# ACTION ITEM
Everything in the listing below needs restating exactly, apart from the pictures.

# RECORDS FOR THE EXERCISE

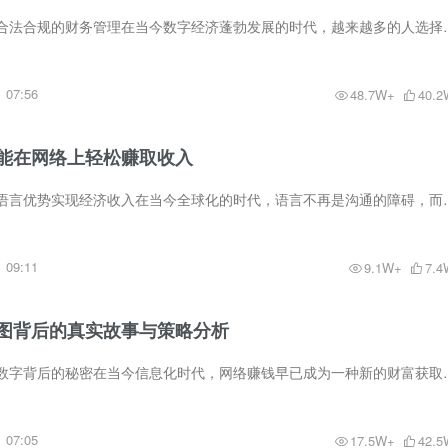
网赚税务知识：掌握合法合规的财务管理在当今数字经济蓬勃发展的时代，
07:56
48.7W+
40.2
能在网络上轻松赚取收入
翻译赚钱：如何利用语言优势实现经济收入在当今全球化的时代，语言不再
09:11
9.1W+
7.4
图背后的真实故事与策略分析
网赚收益截图：揭开数字背后的秘密在当今信息化时代，网络赚钱早已成为
07:05
17.5W+
42.5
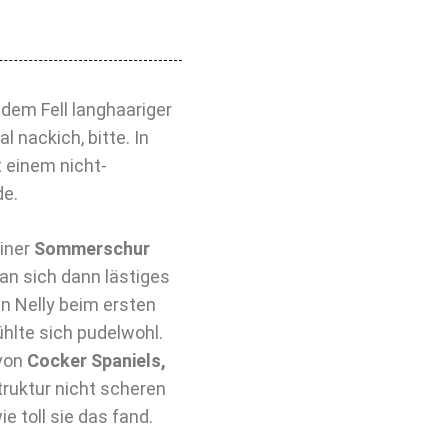
 dem Fell langhaariger
l nackich, bitte. In
 einem nicht-
de.
einer
Sommerschur
man sich dann lästiges
en Nelly beim ersten
hlte sich pudelwohl.
 von
Cocker Spaniels,
truktur nicht scheren
e toll sie das fand.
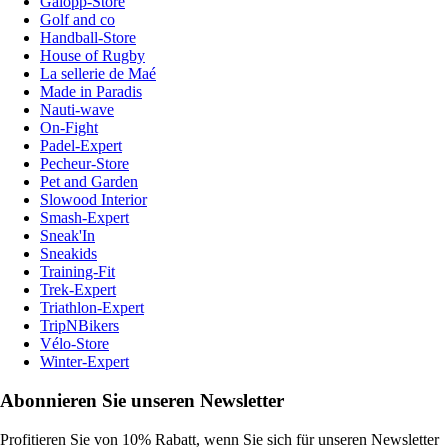
Galopp-Store
Golf and co
Handball-Store
House of Rugby
La sellerie de Maé
Made in Paradis
Nauti-wave
On-Fight
Padel-Expert
Pecheur-Store
Pet and Garden
Slowood Interior
Smash-Expert
Sneak'In
Sneakids
Training-Fit
Trek-Expert
Triathlon-Expert
TripNBikers
Vélo-Store
Winter-Expert
Abonnieren Sie unseren Newsletter
Profitieren Sie von 10% Rabatt, wenn Sie sich für unseren Newsletter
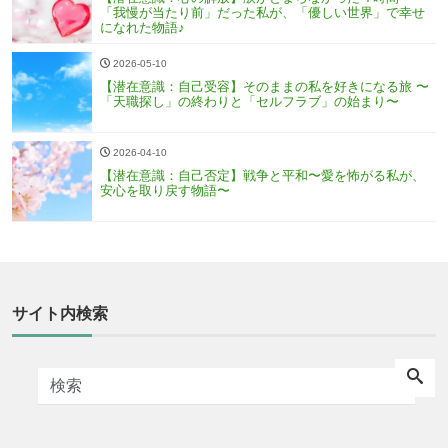
「我慢が当たり前」だった私が、「優しい世界」で幸せ
になれた物語♪
2026-05-10
【潜在意識：自己受容】そのままの私を好きになる旅 〜
「天職探し」の終わりと「セルフラブ」の始まり〜
2026-04-10
【潜在意識：自己否定】戦争と平和〜愛を怖がる私が、
安心を取り戻す物語〜
サイト内検索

# TASK RESULT
网赚税务知识：掌握合法合规的财务管理在当今数字经济蓬勃发展的时代，
07:56
48.7W+
40.2
能在网络上轻松赚取收入
翻译赚钱：如何利用语言优势实现经济收入在当今全球化的时代，语言不再
09:11
9.1W+
7.4
图背后的真实故事与策略分析
网赚收益截图：揭开数字背后的秘密在当今信息化时代，网络赚钱早已成为
07:05
17.5W+
42.5
 dem Fell langhaariger
l nackich, bitte. In
 einem nicht-
de.
einer
Sommerschur
man sich dann lästiges
en Nelly beim ersten
hlte sich pudelwohl.
 von
Cocker Spaniels,
truktur nicht scheren
e toll sie das fand.
Galopp-Store
Golf and co
Handball-Store
House of Rugby
La sellerie de Maé
Made in Paradis
Nauti-wave
On-Fight
Padel-Expert
Pecheur-Store
Pet and Garden
Slowood Interior
Smash-Expert
Sneak'In
Sneakids
Training-Fit
Trek-Expert
Triathlon-Expert
TripNBikers
Vélo-Store
Winter-Expert
Abonnieren Sie unseren Newsletter
Profitieren Sie von 10% Rabatt, wenn Sie sich für unseren Newsletter
「我慢が当たり前」だった私が、「優しい世界」で幸せ
になれた物語♪
2026-05-10
【潜在意識：自己受容】そのままの私を好きになる旅 〜
「天職探し」の終わりと「セルフラブ」の始まり〜
2026-04-10
【潜在意識：自己否定】戦争と平和〜愛を怖がる私が、
安心を取り戻す物語〜
サイト内検索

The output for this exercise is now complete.